Rosa estaba prestando más atención al descenso de Carlos del vehículo que a lo que decía Estela. Casi sin dejar de mirar el auto, preguntó:

―¿Qué?
―Que no hace mucho, cuando ya vos no venías, me vino a ver un chico, como de unos dieciocho años… ¡de lindo el pendejo!

Rosa dejó de mirar al auto, ya preocupada y se acercó con un trotecito leve hasta donde estaba Estela, que seguía hablando:

―Educadito el pibe, no sabés, una ternura.Y así, con mucha vergüenza, me dijo que quería saber si era verdad que yo era inocente. Pensé que sería de alguna escuela o universidad, viste que a los chiquitos los mandan a hacer entrevistas y esas cosas… pero no, resulta que no.
―Escuchame Estela, no te subas al auto todavía que me parece que no es Carlos el del auto, no reconozco bien el modelo pero me parece que es otro.
―Yo al pibe le conté toda la historia y me vino a ver varias veces… hasta en una de las visitas le pregunté si no quería hacerme el servicio, ¿viste? se reía pobrecito. ¿Sabés quién era? el hijo del tipo que vos mataste. Había estado averiguando y me vino a ver.

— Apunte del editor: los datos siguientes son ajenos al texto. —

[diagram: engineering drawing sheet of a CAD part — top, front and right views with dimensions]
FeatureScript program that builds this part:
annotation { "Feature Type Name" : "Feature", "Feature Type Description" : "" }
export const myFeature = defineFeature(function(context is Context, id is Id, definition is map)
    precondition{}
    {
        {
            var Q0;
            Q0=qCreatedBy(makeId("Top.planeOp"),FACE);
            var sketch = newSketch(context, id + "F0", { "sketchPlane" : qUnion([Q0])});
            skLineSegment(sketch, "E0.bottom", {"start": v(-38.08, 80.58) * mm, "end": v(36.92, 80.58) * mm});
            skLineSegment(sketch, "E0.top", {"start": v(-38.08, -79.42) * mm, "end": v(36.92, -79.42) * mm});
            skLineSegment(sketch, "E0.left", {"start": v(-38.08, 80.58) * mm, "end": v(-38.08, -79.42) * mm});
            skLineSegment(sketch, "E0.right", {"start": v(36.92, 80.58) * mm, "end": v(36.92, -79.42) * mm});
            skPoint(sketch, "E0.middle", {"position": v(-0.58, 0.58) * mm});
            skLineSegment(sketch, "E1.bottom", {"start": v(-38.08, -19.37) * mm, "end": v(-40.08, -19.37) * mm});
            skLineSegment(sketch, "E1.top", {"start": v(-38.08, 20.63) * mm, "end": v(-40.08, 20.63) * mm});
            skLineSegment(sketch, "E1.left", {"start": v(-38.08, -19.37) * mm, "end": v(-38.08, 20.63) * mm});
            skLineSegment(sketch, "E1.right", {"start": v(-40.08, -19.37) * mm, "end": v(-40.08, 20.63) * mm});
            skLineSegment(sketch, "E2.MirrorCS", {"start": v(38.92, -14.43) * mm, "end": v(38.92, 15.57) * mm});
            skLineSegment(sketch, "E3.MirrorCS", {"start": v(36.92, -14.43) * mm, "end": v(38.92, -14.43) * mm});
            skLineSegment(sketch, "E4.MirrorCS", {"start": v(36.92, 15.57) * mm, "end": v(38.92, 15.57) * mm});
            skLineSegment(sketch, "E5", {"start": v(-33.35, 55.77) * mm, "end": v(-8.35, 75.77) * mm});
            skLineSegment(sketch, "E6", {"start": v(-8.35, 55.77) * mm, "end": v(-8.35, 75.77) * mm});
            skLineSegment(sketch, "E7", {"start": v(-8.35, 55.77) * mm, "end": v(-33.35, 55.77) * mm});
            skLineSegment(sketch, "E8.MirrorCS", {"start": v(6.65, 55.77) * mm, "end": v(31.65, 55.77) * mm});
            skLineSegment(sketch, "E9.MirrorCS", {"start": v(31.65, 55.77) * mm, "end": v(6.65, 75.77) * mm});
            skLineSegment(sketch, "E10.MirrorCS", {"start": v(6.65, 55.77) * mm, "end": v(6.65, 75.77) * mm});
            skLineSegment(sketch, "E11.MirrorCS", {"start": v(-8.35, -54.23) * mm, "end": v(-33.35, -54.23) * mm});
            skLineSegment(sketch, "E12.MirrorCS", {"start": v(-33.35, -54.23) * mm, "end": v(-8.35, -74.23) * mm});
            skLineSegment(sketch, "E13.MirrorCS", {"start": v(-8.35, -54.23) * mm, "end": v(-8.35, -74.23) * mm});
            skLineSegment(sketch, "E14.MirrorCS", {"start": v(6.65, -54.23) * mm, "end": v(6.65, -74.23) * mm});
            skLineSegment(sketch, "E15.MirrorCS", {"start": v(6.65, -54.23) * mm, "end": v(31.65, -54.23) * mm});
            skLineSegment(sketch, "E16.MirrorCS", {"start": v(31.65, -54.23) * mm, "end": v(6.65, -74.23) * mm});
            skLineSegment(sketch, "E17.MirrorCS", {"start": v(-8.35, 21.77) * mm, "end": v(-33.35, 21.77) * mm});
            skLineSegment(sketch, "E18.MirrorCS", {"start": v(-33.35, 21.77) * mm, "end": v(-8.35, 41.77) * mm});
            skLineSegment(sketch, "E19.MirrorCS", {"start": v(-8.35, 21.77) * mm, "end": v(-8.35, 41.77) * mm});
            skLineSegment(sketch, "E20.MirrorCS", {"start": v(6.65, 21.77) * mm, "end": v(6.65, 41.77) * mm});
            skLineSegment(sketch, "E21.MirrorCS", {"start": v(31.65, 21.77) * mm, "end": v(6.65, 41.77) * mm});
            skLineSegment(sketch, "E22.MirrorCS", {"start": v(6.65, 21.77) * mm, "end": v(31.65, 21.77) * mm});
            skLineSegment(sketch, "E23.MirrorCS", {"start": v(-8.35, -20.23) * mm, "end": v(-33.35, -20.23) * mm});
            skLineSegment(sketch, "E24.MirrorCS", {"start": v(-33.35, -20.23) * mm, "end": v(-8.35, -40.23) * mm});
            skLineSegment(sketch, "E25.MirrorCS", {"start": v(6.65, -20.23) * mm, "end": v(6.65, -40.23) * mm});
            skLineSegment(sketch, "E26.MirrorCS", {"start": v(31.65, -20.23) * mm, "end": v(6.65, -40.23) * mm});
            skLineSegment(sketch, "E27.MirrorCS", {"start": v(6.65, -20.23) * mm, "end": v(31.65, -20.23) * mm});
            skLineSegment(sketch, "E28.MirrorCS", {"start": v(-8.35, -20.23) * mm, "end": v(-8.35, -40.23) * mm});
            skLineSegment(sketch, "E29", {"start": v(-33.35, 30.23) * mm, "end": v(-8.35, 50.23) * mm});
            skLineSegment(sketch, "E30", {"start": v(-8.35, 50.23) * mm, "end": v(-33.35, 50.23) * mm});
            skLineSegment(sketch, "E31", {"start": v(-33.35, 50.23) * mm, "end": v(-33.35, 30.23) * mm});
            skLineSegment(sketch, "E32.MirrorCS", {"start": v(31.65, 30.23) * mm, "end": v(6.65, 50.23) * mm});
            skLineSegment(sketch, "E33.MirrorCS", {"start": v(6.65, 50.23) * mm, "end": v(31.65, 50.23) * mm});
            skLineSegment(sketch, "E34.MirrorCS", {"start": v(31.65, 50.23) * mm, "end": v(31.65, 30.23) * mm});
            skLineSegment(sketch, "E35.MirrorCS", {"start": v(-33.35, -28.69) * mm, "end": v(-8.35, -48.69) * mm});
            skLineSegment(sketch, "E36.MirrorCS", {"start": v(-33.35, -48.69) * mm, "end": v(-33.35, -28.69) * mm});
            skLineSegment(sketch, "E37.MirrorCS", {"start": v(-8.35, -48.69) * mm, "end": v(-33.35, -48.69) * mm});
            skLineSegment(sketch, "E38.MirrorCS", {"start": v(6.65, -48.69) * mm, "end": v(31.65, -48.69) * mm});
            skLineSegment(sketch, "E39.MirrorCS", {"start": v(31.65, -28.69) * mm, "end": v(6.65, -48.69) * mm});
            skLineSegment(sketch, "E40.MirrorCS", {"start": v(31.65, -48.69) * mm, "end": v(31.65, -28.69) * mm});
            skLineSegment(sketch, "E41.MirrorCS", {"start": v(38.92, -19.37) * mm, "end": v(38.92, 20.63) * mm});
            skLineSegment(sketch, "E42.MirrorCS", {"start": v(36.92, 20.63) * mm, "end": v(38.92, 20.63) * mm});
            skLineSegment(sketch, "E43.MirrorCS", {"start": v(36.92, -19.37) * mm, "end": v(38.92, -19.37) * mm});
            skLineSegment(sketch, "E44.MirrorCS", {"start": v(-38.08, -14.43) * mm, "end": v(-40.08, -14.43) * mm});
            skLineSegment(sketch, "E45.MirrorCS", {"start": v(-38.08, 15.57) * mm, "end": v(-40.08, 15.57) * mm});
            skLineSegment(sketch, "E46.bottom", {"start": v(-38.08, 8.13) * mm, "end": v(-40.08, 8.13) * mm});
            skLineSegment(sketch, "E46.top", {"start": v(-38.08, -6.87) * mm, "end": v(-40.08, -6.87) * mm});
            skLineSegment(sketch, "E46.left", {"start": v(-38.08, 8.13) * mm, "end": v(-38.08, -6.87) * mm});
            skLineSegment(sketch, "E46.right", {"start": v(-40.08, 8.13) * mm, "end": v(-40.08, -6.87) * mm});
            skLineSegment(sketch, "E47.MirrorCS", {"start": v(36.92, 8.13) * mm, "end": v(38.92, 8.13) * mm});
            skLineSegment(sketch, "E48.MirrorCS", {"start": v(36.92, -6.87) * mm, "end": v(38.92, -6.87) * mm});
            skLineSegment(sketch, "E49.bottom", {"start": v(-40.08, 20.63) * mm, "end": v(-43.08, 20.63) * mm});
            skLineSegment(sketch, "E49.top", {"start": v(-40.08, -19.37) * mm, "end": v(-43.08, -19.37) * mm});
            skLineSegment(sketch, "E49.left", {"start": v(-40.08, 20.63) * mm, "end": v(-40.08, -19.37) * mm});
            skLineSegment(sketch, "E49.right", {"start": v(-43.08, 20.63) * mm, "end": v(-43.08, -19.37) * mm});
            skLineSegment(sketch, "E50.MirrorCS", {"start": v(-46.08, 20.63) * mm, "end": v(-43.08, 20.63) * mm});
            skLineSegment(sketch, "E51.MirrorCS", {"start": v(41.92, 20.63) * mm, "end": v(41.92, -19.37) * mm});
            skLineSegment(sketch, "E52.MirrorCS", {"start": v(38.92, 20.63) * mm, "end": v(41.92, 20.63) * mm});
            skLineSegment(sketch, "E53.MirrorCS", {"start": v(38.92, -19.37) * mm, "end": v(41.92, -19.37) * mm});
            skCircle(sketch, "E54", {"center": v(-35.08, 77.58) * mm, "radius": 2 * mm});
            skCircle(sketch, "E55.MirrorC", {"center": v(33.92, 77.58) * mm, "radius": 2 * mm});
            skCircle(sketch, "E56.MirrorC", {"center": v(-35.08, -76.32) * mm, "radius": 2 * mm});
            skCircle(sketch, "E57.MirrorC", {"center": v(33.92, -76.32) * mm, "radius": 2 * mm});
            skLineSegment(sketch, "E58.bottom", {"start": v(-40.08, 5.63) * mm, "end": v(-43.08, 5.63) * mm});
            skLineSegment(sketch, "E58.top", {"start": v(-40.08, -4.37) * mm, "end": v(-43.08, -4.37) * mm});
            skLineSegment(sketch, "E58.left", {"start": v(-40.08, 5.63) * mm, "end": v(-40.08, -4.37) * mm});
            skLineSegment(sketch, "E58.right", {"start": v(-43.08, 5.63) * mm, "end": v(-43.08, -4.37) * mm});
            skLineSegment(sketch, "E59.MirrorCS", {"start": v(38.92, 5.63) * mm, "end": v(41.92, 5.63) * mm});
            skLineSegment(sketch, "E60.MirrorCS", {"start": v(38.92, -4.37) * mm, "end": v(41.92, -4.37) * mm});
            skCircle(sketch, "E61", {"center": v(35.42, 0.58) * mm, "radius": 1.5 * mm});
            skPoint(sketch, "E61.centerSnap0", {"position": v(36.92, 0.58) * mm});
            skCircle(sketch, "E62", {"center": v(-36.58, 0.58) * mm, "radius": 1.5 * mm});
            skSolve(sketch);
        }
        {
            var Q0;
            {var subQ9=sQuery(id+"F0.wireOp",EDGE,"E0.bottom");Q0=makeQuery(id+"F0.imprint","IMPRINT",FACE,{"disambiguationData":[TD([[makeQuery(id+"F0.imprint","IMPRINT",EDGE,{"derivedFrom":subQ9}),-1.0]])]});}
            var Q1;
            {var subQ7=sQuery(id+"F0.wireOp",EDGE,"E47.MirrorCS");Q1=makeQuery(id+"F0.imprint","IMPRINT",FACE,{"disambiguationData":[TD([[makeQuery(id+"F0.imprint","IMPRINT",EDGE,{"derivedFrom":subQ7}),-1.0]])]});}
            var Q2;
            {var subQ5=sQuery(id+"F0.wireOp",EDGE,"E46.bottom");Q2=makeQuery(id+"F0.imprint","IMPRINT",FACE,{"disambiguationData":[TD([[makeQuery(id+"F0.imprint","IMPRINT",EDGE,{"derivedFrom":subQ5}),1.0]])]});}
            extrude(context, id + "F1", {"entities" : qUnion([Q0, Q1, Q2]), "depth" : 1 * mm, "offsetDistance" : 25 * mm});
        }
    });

Rosa se quedó congelada. Estela mientras hablaba no la miraba y ya estaba sentada en el asiento del conductor. Puso el auto en marcha.

―Nos costó encontrarte, pero bueno, una vez que nos enteramos de las casas de Calamuchita, el aviso en Internet y un par de preguntas en el pueblo nos solucionaron bastante rápido el tema. Yo quería cerciorarme que fueras vos, no vaya a ser cosa de hacer cagadas.

Rosa empezó a correr para la casa, desesperada.

―Rosa, no seas pelotuda -le dijo Estela mientras se bajaba del auto- las llaves de tu casa ya las agarré yo… ¿me vas hacer abrirle a mi?

Estela se bajó del auto y miró para la casa, Rosa había entrado y estaría buscando algún arma o quizás tratando de esconderse. Caminó unos pasos, le hizo una seña al conductor del vehículo para que bajara las luces, y corrió el pasador de la tranquera.